Microsoft Support engineer answer:
“I understand that the OneDrive sync has performance issues if we try to sync large libraries due to which we recommend syncing no more than 300,000 files across all document libraries. Also, Performance issues can occur if you have 300,000 items or more across all libraries that you are syncing, even if you are not syncing all items within those libraries”
The second sentence make OneDrive sync useless if we are working with large amount of data. You have to think more then twice how you wan to organise your library... “ex: active vs archive contents” where archived contents cannot be sync.

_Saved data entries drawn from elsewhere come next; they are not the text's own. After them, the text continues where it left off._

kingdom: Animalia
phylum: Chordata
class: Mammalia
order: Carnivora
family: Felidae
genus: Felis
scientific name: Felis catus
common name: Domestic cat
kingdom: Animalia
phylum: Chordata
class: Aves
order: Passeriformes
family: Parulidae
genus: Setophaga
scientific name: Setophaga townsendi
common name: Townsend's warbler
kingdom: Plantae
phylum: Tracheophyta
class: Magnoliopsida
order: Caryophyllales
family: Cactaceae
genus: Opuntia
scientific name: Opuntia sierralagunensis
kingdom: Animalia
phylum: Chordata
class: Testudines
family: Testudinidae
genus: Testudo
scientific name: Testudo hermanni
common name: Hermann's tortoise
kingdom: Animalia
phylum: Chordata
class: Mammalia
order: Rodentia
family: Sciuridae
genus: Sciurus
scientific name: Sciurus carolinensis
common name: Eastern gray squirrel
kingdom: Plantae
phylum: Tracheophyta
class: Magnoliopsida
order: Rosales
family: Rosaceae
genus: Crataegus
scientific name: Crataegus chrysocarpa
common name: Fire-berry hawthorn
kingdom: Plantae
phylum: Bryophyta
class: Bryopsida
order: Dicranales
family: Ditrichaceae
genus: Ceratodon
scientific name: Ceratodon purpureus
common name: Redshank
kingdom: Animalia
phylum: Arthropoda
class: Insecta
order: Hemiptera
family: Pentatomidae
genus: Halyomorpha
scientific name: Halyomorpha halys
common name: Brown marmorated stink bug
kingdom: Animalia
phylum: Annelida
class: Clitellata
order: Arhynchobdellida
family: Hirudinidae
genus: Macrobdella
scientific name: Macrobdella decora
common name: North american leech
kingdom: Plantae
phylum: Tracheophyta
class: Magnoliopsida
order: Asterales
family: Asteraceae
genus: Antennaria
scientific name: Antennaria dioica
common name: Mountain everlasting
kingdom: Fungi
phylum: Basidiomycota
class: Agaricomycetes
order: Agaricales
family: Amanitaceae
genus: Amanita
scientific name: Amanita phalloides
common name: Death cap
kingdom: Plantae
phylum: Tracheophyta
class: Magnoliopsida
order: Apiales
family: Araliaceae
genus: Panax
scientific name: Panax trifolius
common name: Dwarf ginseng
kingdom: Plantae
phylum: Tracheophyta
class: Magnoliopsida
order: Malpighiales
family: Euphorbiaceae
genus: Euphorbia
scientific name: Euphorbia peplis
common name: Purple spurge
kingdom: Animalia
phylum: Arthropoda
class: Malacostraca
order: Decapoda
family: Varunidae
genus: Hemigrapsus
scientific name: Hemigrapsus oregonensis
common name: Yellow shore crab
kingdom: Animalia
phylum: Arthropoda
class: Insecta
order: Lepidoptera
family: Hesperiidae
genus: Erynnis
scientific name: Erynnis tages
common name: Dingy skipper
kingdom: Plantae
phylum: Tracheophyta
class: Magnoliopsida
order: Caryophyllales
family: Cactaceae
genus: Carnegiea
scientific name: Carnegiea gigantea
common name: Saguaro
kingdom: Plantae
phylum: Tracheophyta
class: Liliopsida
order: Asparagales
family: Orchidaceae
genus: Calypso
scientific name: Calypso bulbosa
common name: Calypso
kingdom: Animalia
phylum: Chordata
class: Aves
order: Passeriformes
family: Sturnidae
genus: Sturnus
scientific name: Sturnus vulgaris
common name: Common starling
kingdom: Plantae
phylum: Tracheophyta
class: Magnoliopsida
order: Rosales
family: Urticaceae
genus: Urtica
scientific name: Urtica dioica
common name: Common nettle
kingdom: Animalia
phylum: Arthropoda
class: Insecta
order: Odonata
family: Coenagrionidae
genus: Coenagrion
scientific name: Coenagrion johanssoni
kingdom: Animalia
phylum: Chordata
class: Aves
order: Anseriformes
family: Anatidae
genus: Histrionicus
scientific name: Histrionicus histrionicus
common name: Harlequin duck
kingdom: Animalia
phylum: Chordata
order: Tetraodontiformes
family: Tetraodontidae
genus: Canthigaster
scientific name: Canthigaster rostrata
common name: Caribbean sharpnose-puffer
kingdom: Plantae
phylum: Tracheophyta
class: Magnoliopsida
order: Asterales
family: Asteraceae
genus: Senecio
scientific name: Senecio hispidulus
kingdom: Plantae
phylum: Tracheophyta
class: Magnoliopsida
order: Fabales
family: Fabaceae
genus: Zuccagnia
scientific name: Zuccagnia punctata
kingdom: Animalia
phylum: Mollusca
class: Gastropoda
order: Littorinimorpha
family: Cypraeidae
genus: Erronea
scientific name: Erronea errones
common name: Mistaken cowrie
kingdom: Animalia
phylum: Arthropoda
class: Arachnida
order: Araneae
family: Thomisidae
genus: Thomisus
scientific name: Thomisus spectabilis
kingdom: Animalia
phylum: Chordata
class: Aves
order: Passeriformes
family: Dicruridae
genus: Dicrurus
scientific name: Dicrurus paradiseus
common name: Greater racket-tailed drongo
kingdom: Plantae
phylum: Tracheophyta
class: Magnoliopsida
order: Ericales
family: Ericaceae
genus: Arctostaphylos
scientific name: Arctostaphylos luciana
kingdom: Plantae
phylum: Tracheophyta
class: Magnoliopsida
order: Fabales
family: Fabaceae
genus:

We personally have issue syncing 1 folder containing 1 document in a library containing 250k documents. Sync never end or take forever wich result updated document get re-uploaded/downloaded after 1hour or more.- dustintadamJan 10, 2020Iron Contributor
A couple things to look for and consider:
One of the things we've discovered that isn't really documented anywhere is that the more content you shove into a single Document Library, the worse that library performs. Adding additional Indexes to the Library manually can help, but in general, the fewer items you put into a library the better. This becomes apparent even when browsing the library via the UI: a library with fewer total objects browses faster than one with hundreds of thousands. The Sync client will ultimately be affected by that increased overhead as well: when it makes API calls to detect or replicate changes, it's going to take longer to complete. We learned this the hard way ourselves and are actively working on breaking up our libraries. If you haven't migrated data yet, find a way to break up your content into as many libraries as possible to reduce the total volume. Also bear in mind that as is the nature of all file storage, it never gets smaller, nobody ever deletes anything, if you start with an overly large library, your experience will never get better from that point.
I know that the eventual goal is to get the OD Client to gracefully handle syncing up to a million objects, but that hasn't been publicly communicated and there is no timeline for when that might be realized.